## Aim of the task
Extract only the lines from the start of the entries below to the line with "the offset and", inclusive; omit every picture.

Dataset entries:
[Start of Attachment]

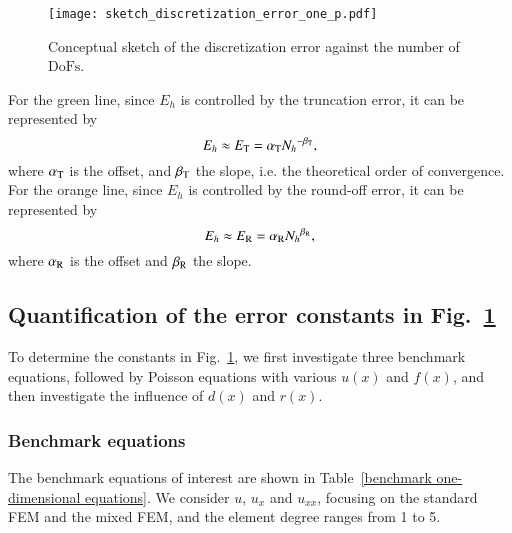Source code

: \documentclass[review,3p]{elsarticle}
\begin{document}
 \begin{figure}[!ht]
 \centering
     \texttt{[image: sketch\_discretization\_error\_one\_p.pdf]}
     \caption{Conceptual sketch of the discretization error against the number of $\text{DoFs}$.}
     \label{sketch_discretization_error_one_p}
 \end{figure}

For the green line, since $E_h$ is controlled by the truncation error, it can be represented by 
\begin{equation}
 E_{h} \approx E_{\rm T} = \alpha_{\rm T}{N_{h}}^{-\beta_{\rm T}},		\label{formula_truncation_error}
\end{equation}
where $\alpha_{\rm T}$ is the offset, and $\beta_{\rm T}$ the slope, i.e. the theoretical order of convergence.
For the orange line, since $E_h$ is controlled by the round-off error, it can be represented by 
\begin{equation}
 E_{h} \approx E_{\rm R} = \alpha_{\rm R}{N_{h}}^{\beta_{\rm R}},		\label{formula_round-off_error}
\end{equation}
where $\alpha_{\rm R}$ is the offset and $\beta_{\rm R}$ the slope.

\subsection{Quantification of the error constants in Fig.~\ref{sketch_discretization_error_one_p}}  	\label{section_error_constants}

To determine the constants in Fig.~\ref{sketch_discretization_error_one_p}, we first investigate three benchmark equations, followed by Poisson equations with various $u(x)$ and $f(x)$, and then investigate the influence of $d(x)$ and $r(x)$.


\subsubsection{Benchmark equations}

The benchmark equations of interest are shown in Table~\ref{benchmark one-dimensional equations}. We consider $u$, $u_x$ and $u_{xx}$, focusing on the standard FEM and the mixed FEM, and the element degree ranges from 1 to 5.
                                                
\end{document}
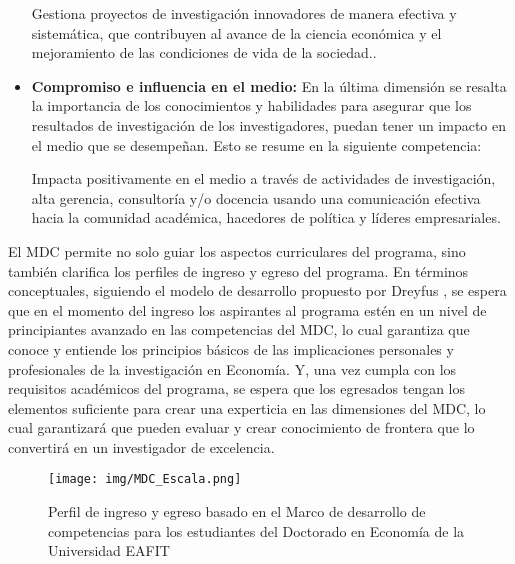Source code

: \begin{itemize}
        \begin{tcolorbox}[colback=red!5!white,colframe=red!75!black]
 Gestiona proyectos de investigación innovadores de manera efectiva y sistemática, que contribuyen al avance de la ciencia económica y el mejoramiento de las condiciones de vida de la sociedad..
\end{tcolorbox}


 \item \textbf{Compromiso e influencia en el medio:} En la última dimensión se resalta la importancia de los conocimientos y habilidades para asegurar que los resultados de investigación de los investigadores, puedan tener un impacto en el medio que se desempeñan. Esto se resume en la siguiente competencia:
    
        \begin{tcolorbox}[colback=red!5!white,colframe=red!75!black]
Impacta positivamente en el medio a través de actividades de investigación, alta gerencia, consultoría y/o docencia usando una comunicación efectiva hacia la comunidad académica, hacedores de política y líderes empresariales.
\end{tcolorbox}
    
\end{itemize}

El  MDC permite no solo guiar los aspectos curriculares del programa, sino también clarifica los perfiles de ingreso y egreso del programa. En términos conceptuales, siguiendo el modelo de desarrollo propuesto por Dreyfus , se espera que en el momento del ingreso los aspirantes al programa estén en un nivel de principiantes avanzado en las competencias del MDC, lo cual garantiza que conoce y entiende los principios básicos de las implicaciones personales y profesionales de la investigación en Economía. Y, una vez cumpla con los requisitos académicos del programa, se espera que los egresados tengan los elementos suficiente para crear una experticia en las dimensiones del MDC, lo cual garantizará que pueden evaluar y crear conocimiento de frontera que lo convertirá en un investigador de excelencia. 

\begin{figure}[H]
\caption{Perfil de ingreso y egreso basado en el Marco de desarrollo de competencias para los estudiantes del Doctorado en Economía de la Universidad EAFIT \label{mdc_niveles} }
\begin{center}
\texttt{[image: img/MDC\_Escala.png]}
\end{center}
\end{figure}

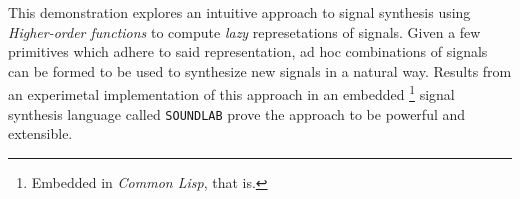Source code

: This demonstration explores an intuitive approach to signal synthesis
using \textit{Higher-order functions} to compute \textit{lazy}
represetations of signals. Given a few primitives which adhere to said
representation, ad hoc combinations of signals can be formed to be used
to synthesize new signals in a natural way. Results from an experimetal
implementation of this approach in an embedded \footnote{Embedded in
\textit{Common Lisp}, that is.} signal synthesis language called
\texttt{SOUNDLAB} prove the approach to be powerful and extensible.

[End of Attachment]

## Expected output
Source code

: \documentclass[review,3p]{elsarticle}
\begin{document}
 \begin{figure}[!ht]
 \centering
     \texttt{[image: sketch\_discretization\_error\_one\_p.pdf]}
     \caption{Conceptual sketch of the discretization error against the number of $\text{DoFs}$.}
     \label{sketch_discretization_error_one_p}
 \end{figure}

For the green line, since $E_h$ is controlled by the truncation error, it can be represented by 
\begin{equation}
 E_{h} \approx E_{\rm T} = \alpha_{\rm T}{N_{h}}^{-\beta_{\rm T}},		\label{formula_truncation_error}
\end{equation}
where $\alpha_{\rm T}$ is the offset, and $\beta_{\rm T}$ the slope, i.e. the theoretical order of convergence.
For the orange line, since $E_h$ is controlled by the round-off error, it can be represented by 
\begin{equation}
 E_{h} \approx E_{\rm R} = \alpha_{\rm R}{N_{h}}^{\beta_{\rm R}},		\label{formula_round-off_error}
\end{equation}
where $\alpha_{\rm R}$ is the offset and $\beta_{\rm R}$ the slope.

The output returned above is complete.